What is the story behind starting this company?
BSG started up in 2014 as a cyber security testing company with the goal to become one of the best cyber security firms. Now we provide top-quality cyber security consulting services to clients in all major verticals. However, due to our strong positions in application security and penetration testing, over 70% of our clients are IT Product startups and IT Services firms, mainly focused on software engineering.
What are your company’s business model–in house team or third party vendors/ outsourcing?
We are mainly a cyber security consulting practice, with a focus on software security and everything around it. We source our projects by permanent staff, with 2-3 exceptions per year, when the nature of the engagement requires external expertise, such as a deep understanding of AI, formal approach to cryptographic review, experience with certain hardware, etc.
How does your company differentiate itself from the competition?
We provide premium services for affordable rates because of our unique approach to cybersecurity assessments. We eliminate dull routines from our job using our own in-house developed collaboration platform. We call it DARTS: Dynamic Application Red-Teaming Solution, and it solves two of the worst productivity issues in this profession. First, our consultants and pentesters do not waste their time writing reports. Second, our customers can have interactive online access to project progress and deliverables.
Please share some of the services that you offer for which clients approach you the most for?
Application Security assessments    76%.
Penetration Testing services        10%.
Cybersecurity consulting        9%.
Professional training            5%.
What is your customer satisfaction rate according to you? What steps do you take to cater to your customer’s needs and requirements?

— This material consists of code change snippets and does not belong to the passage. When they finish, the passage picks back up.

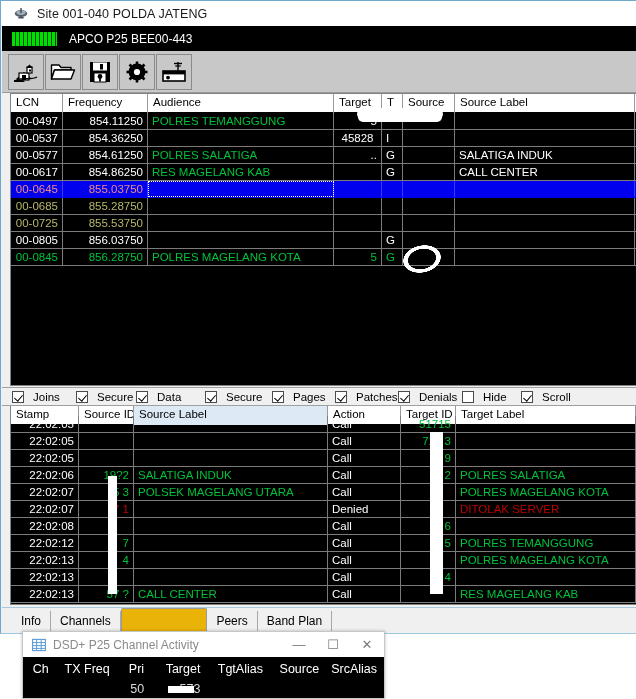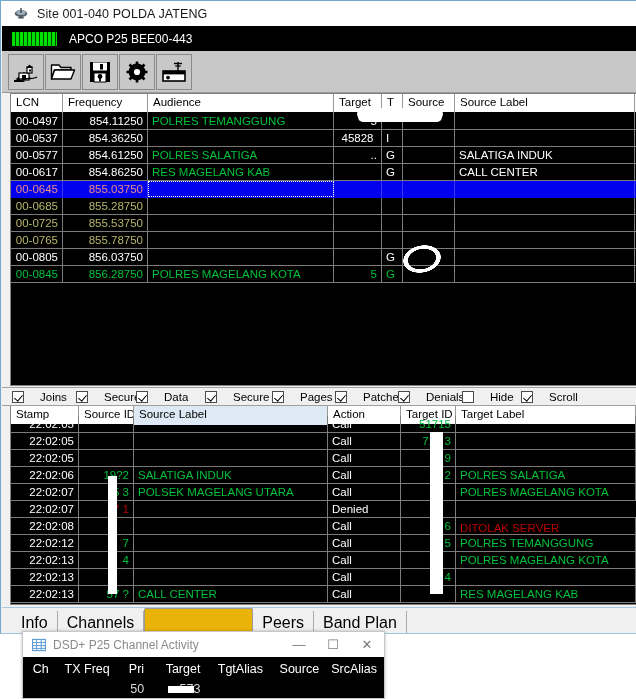--- a/index.html
+++ b/index.html
@@ -426,15 +426,6 @@
           <div class="row">
             <div class="cell c-olive num" style="width: 52px;">00-0725</div>
             <div class="cell c-olive num" style="width: 85px;">855.53750</div>
-            <div class="cell c-olive" style="width: 186px;"></div>
-            <div class="cell c-olive num" style="width: 48px;"></div>
-            <div class="cell c-olive" style="width: 21px;"></div>
-            <div class="cell c-olive num" style="width: 52px;"></div>
-            <div class="cell c-olive" style="width: 180px;"></div>
-          </div>
-          <div class="row">
-            <div class="cell c-olive num" style="width: 52px;">00-0765</div>
-            <div class="cell c-olive num" style="width: 85px;">855.78750</div>
             <div class="cell c-olive" style="width: 186px;"></div>
             <div class="cell c-olive num" style="width: 48px;"></div>
             <div class="cell c-olive" style="width: 21px;"></div>

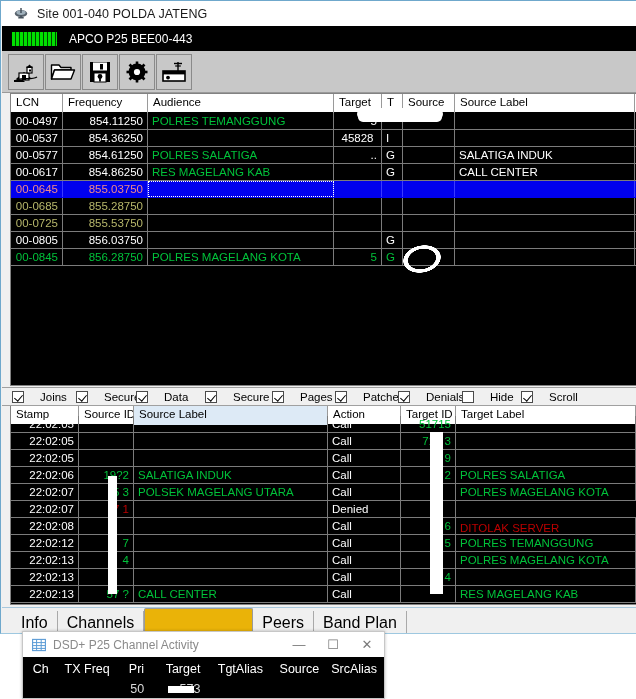--- a/index.html
+++ b/index.html
@@ -164,7 +164,7 @@
   .chk {
     display: flex;
     align-items: center;
-    gap: 16px;
+    gap: 9px;
     white-space: nowrap;
   }
   .box {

We have a 5/5 stars rating as well as maintain our references and a similar rating on Goodfirms. Our exit interviews demonstrate similar figures.
What kind of support system do you offer to your clients for catering to their queries and issues?
We have a dedicated PMO that manages all customer communications throughout a project. We also onboard our permanent clients to our pentesting platform, where we can collaborate on our findings much more quickly and reliably than via document exchange. It is called DARTS, and it is basically Google Docs + Jira for hackers and defenders.
What kind of payment structure do you follow to bill your clients? Is it Pay per Feature, Fixed Cost, Pay per Milestone (could be in phases, months, versions etc.)
Our projects are mainly Fixed Costs, with a 50/50 split in advance and post-payment. In a few permanent engagements where bill monthly.
Do you take in projects which meet your basic budget requirement? If yes, what is the minimum requirement? If no, on what minimum budget you have worked for?
We do not have minimum requirements, but we expect work to take at least a week, so there is a natural lower limit to our price tag. It is about 2500 USD.
What is the price range (min and max) of the projects that you catered to in 2020?
Our averages in 2020 and 2021 were 7600 and 7300 USD respectively. Min and max were about 2500 and 50000 each year, based on the size and complexity of the project scope.
Where do you see your company in the next 10 years?
10 years is way beyond our planning horizon: 10 years ago we did not exist. In 5 years we are aiming to become a team of at least 50 consultants with an overall staff of about 75 people. We are planning to increase our marketing effort and increase our InfoSec and cybersecurity consulting capacity. We also hope to scale up our DARTS platform and make it a software product others could benefit from as we do now.